Saved entries
-- Opening Marker --

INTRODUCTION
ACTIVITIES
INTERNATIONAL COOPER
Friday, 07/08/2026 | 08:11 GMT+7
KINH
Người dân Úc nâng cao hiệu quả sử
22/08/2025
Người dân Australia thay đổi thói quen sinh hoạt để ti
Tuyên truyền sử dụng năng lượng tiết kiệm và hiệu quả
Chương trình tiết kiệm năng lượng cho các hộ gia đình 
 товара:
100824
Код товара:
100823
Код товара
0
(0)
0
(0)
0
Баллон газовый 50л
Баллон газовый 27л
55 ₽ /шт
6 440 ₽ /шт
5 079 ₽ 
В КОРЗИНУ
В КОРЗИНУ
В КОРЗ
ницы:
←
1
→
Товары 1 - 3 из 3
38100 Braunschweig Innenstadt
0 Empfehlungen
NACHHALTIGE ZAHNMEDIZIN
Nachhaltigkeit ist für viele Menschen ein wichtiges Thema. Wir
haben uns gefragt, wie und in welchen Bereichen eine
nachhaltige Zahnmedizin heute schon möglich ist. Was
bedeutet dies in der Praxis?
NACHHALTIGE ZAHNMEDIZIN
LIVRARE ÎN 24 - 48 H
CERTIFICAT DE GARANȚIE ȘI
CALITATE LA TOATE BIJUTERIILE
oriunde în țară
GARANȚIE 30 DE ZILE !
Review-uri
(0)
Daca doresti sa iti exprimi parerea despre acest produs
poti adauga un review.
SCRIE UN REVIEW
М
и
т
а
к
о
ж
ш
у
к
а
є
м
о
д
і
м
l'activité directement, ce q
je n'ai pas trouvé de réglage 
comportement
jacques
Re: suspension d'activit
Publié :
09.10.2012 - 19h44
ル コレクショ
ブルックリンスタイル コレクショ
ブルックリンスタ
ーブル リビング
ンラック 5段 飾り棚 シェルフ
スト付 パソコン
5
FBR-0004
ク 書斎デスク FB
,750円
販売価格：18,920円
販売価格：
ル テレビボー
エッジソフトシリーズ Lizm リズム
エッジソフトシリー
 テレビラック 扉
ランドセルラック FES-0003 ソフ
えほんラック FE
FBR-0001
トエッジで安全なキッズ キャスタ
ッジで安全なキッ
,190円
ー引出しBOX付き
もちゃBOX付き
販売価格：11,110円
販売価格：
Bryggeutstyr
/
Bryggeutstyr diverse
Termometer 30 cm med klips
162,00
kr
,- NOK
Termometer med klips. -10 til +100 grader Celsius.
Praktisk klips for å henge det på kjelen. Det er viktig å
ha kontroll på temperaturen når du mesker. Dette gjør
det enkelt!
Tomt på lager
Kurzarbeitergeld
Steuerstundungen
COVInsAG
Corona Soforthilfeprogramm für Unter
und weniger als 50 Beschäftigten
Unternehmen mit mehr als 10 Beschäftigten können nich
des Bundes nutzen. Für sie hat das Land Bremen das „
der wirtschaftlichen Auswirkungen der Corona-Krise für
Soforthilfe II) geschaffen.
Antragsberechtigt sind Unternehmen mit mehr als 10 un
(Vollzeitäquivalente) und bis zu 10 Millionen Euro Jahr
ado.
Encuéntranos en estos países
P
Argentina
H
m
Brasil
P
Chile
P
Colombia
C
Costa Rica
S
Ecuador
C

-- Closing Marker --

> Exercise description
Copy all lines above where "năng" is present.

> Answer space
Tuyên truyền sử dụng năng lượng tiết kiệm và hiệu quả
Chương trình tiết kiệm năng lượng cho các hộ gia đình 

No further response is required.